Optimize SQL Requests in Django

Vincent Lossel
3 min readJan 10, 2024

--

Django uses an ORM (Object-Relational Mapping), which is an interface for managing the database by adding a layer of abstraction. Queries takes the form of operations on objects, directly in Python. Like with any ORM, using Django’s ORM has advantages and disadvantages.

Each model is accompanied by a Manager implemented through the Model class from which our models must inherits. This manager provides methods to perform various queries (Create, Retrieve, Update, Delete…).

my_account = Account.objects.create(username="Pedro")

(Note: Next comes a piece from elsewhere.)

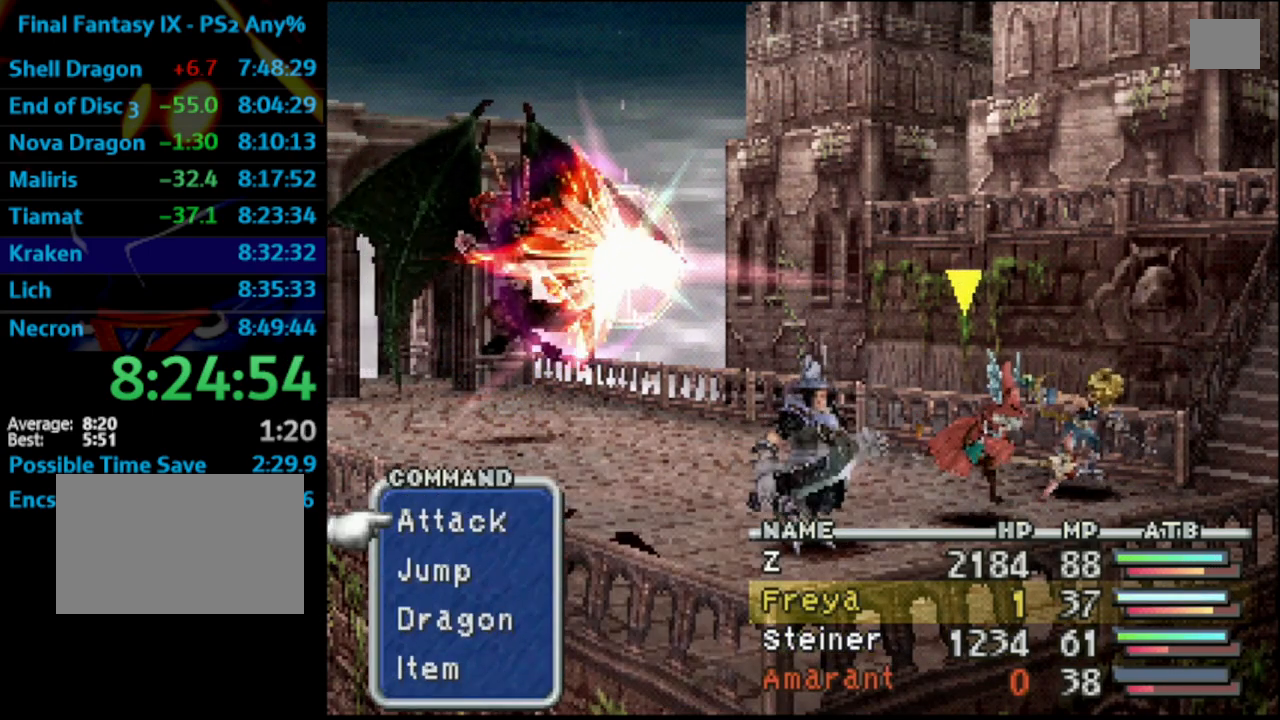
{"buttons": ["TRIANGLE", "L1", "R1"], "left_stick": "center", "right_stick": "center", "events": [[350, "TRIANGLE", "down"]]}
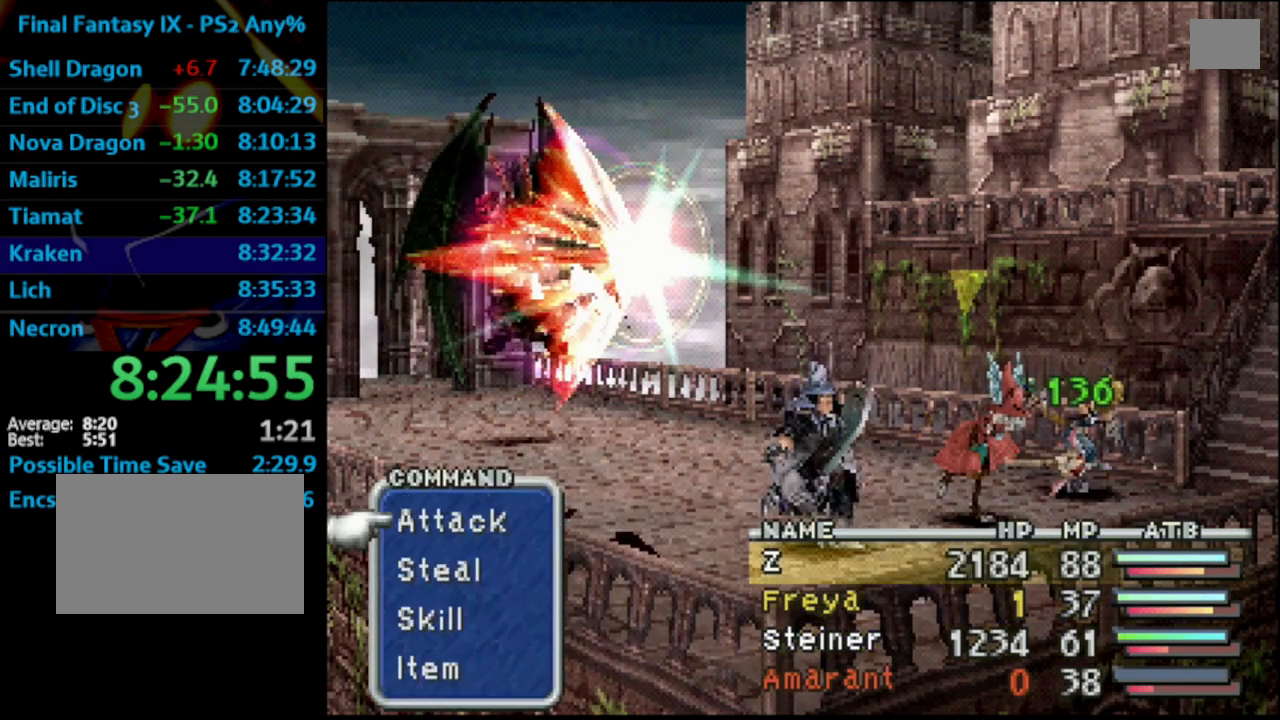
{"buttons": ["CROSS", "L1", "R1"], "left_stick": "center", "right_stick": "center", "events": [[33, "TRIANGLE", "up"], [217, "DPAD_DOWN", "down"], [283, "DPAD_DOWN", "up"], [367, "DPAD_DOWN", "down"], [400, "DPAD_DOWN", "up"], [450, "CROSS", "down"]]}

It’s important to understand that building an optimized query within such an automated and standardized system is a complex task. Simple queries are usually well-handled and don’t pose real performance issues. However, complexe queries often lead to a performance loss that an SQL query could have avoided.

Measurement Tools

Before attempting to optimize ORM queries, it’s crucial to measure existing performance and evaluate the ORM’s actions for each query. For this purpose, I recommend using django-debug-toolbar.

Keep in mind that trying to optimize a system still in development or not facing any performance issues is not a good idea. Developers often tend to optimize for future problems that may never occur.

Django Debug Toolbar is a Django application that provides extensive information about Django’s operation and its various systems. During development, django-debug-toolbar returns information about ORM queries, templates, caching, and more. In essence, it is a development tool that should be present in all your Django projects.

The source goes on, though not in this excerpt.